# [Work task]
Draw out every line with the word "Health" from the listing below.

# [Task input]
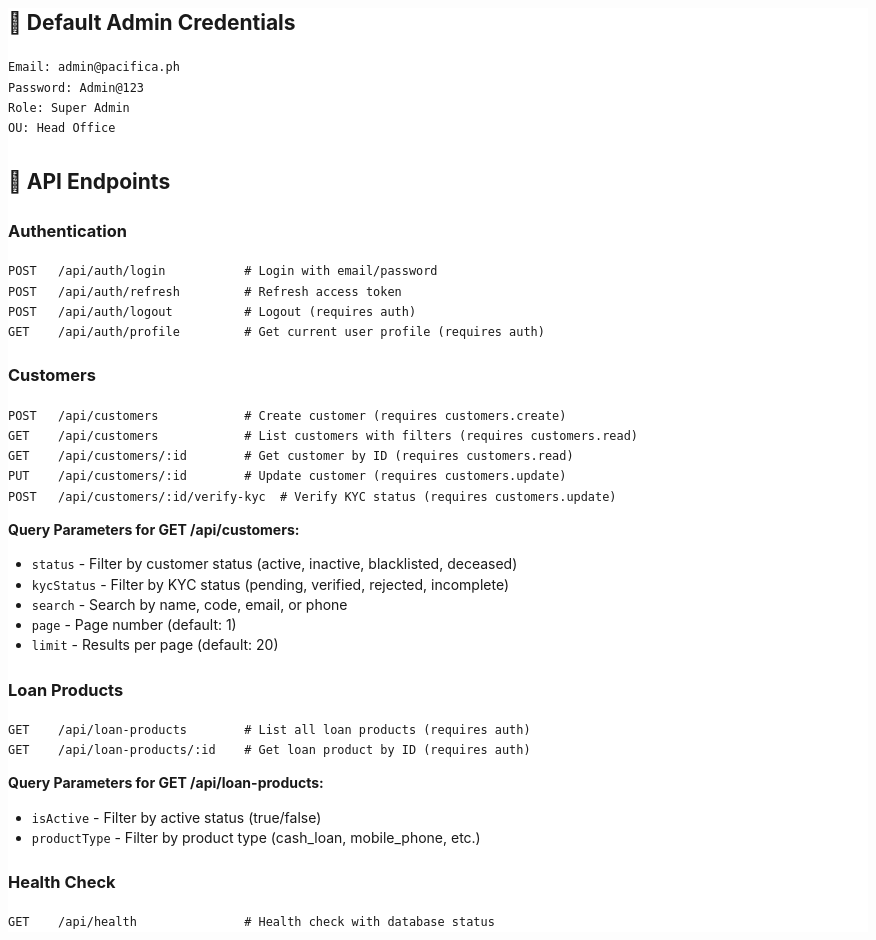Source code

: ## 🔑 Default Admin Credentials

```
Email: admin@pacifica.ph
Password: Admin@123
Role: Super Admin
OU: Head Office
```

## 📡 API Endpoints

### Authentication

```http
POST   /api/auth/login           # Login with email/password
POST   /api/auth/refresh         # Refresh access token
POST   /api/auth/logout          # Logout (requires auth)
GET    /api/auth/profile         # Get current user profile (requires auth)
```

### Customers

```http
POST   /api/customers            # Create customer (requires customers.create)
GET    /api/customers            # List customers with filters (requires customers.read)
GET    /api/customers/:id        # Get customer by ID (requires customers.read)
PUT    /api/customers/:id        # Update customer (requires customers.update)
POST   /api/customers/:id/verify-kyc  # Verify KYC status (requires customers.update)
```

**Query Parameters for GET /api/customers:**
- `status` - Filter by customer status (active, inactive, blacklisted, deceased)
- `kycStatus` - Filter by KYC status (pending, verified, rejected, incomplete)
- `search` - Search by name, code, email, or phone
- `page` - Page number (default: 1)
- `limit` - Results per page (default: 20)

### Loan Products

```http
GET    /api/loan-products        # List all loan products (requires auth)
GET    /api/loan-products/:id    # Get loan product by ID (requires auth)
```

**Query Parameters for GET /api/loan-products:**
- `isActive` - Filter by active status (true/false)
- `productType` - Filter by product type (cash_loan, mobile_phone, etc.)

### Health Check

```http
GET    /api/health               # Health check with database status
```
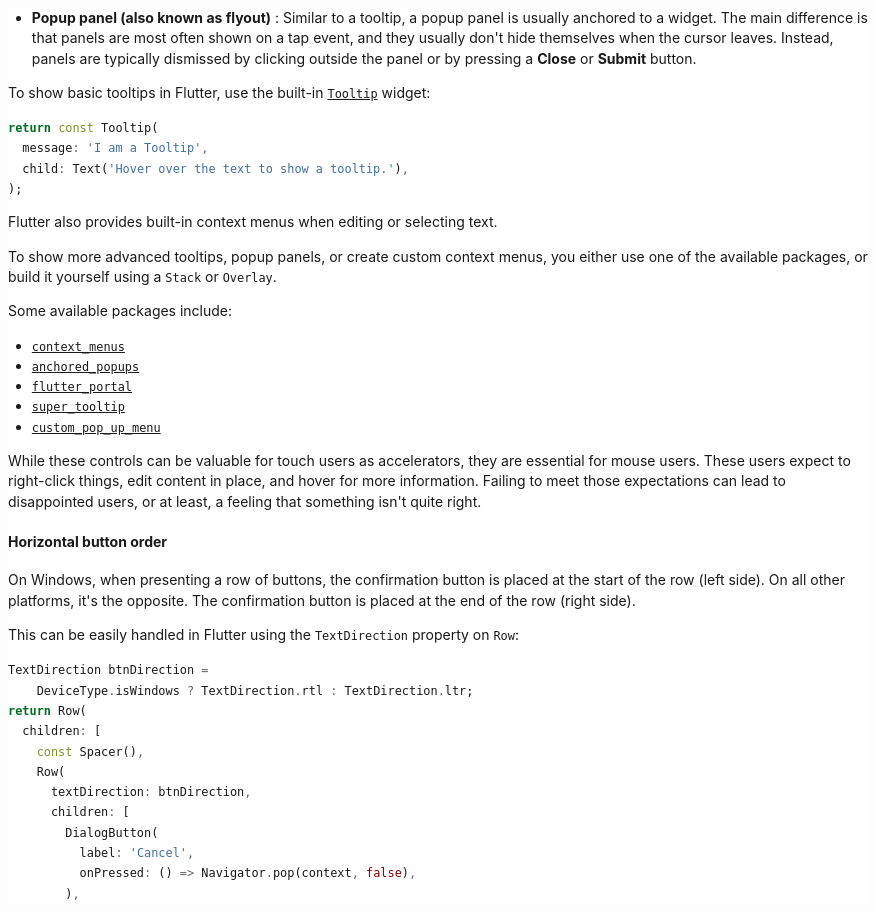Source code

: * **Popup panel (also known as flyout)**
: Similar to a tooltip,
  a popup panel is usually anchored to a widget.
  The main difference is that panels are most often
  shown on a tap event, and they usually don't hide
  themselves when the cursor leaves.
  Instead, panels are typically dismissed by clicking
  outside the panel or by pressing a **Close** or **Submit** button.

To show basic tooltips in Flutter,
use the built-in [`Tooltip`][] widget:

<?code-excerpt "lib/widgets/extra_widget_excerpts.dart (Tooltip)"?>
```dart
return const Tooltip(
  message: 'I am a Tooltip',
  child: Text('Hover over the text to show a tooltip.'),
);
```

Flutter also provides built-in context menus when editing
or selecting text.

To show more advanced tooltips, popup panels,
or create custom context menus,
you either use one of the available packages,
or build it yourself using a `Stack` or `Overlay`.

Some available packages include:

* [`context_menus`][]
* [`anchored_popups`][]
* [`flutter_portal`][]
* [`super_tooltip`][]
* [`custom_pop_up_menu`][]

While these controls can be valuable for touch users as accelerators,
they are essential for mouse users. These users expect
to right-click things, edit content in place,
and hover for more information. Failing to meet those expectations
can lead to disappointed users, or at least,
a feeling that something isn't quite right.

[`anchored_popups`]: {{site.pub}}/packages/anchored_popups
[`context_menus`]: {{site.pub}}/packages/context_menus
[`custom_pop_up_menu`]: {{site.pub}}/packages/custom_pop_up_menu
[`flutter_portal`]: {{site.pub}}/packages/flutter_portal
[`super_tooltip`]: {{site.pub}}/packages/super_tooltip
[`Tooltip`]: {{site.api}}/flutter/material/Tooltip-class.html

#### Horizontal button order

On Windows, when presenting a row of buttons,
the confirmation button is placed at the start of
the row (left side). On all other platforms,
it's the opposite. The confirmation button is
placed at the end of the row (right side).

This can be easily handled in Flutter using the
`TextDirection` property on `Row`:

<?code-excerpt "lib/widgets/ok_cancel_dialog.dart (RowTextDirection)"?>
```dart
TextDirection btnDirection =
    DeviceType.isWindows ? TextDirection.rtl : TextDirection.ltr;
return Row(
  children: [
    const Spacer(),
    Row(
      textDirection: btnDirection,
      children: [
        DialogButton(
          label: 'Cancel',
          onPressed: () => Navigator.pop(context, false),
        ),
```

[`SelectableText`]: {{site.api}}/flutter/material/SelectableText-class.html
[`bits_dojo`]: {{site.github}}/bitsdojo/bitsdojo_window
[`Draggable`]: {{site.api}}/flutter/widgets/Draggable-class.html
[`DragTarget`]: {{site.api}}/flutter/widgets/DragTarget-class.html
[pre-made list packages]: {{site.pub}}/packages?q=reorderable+list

# [Exercise output]
### Health Check
GET    /api/health               # Health check with database status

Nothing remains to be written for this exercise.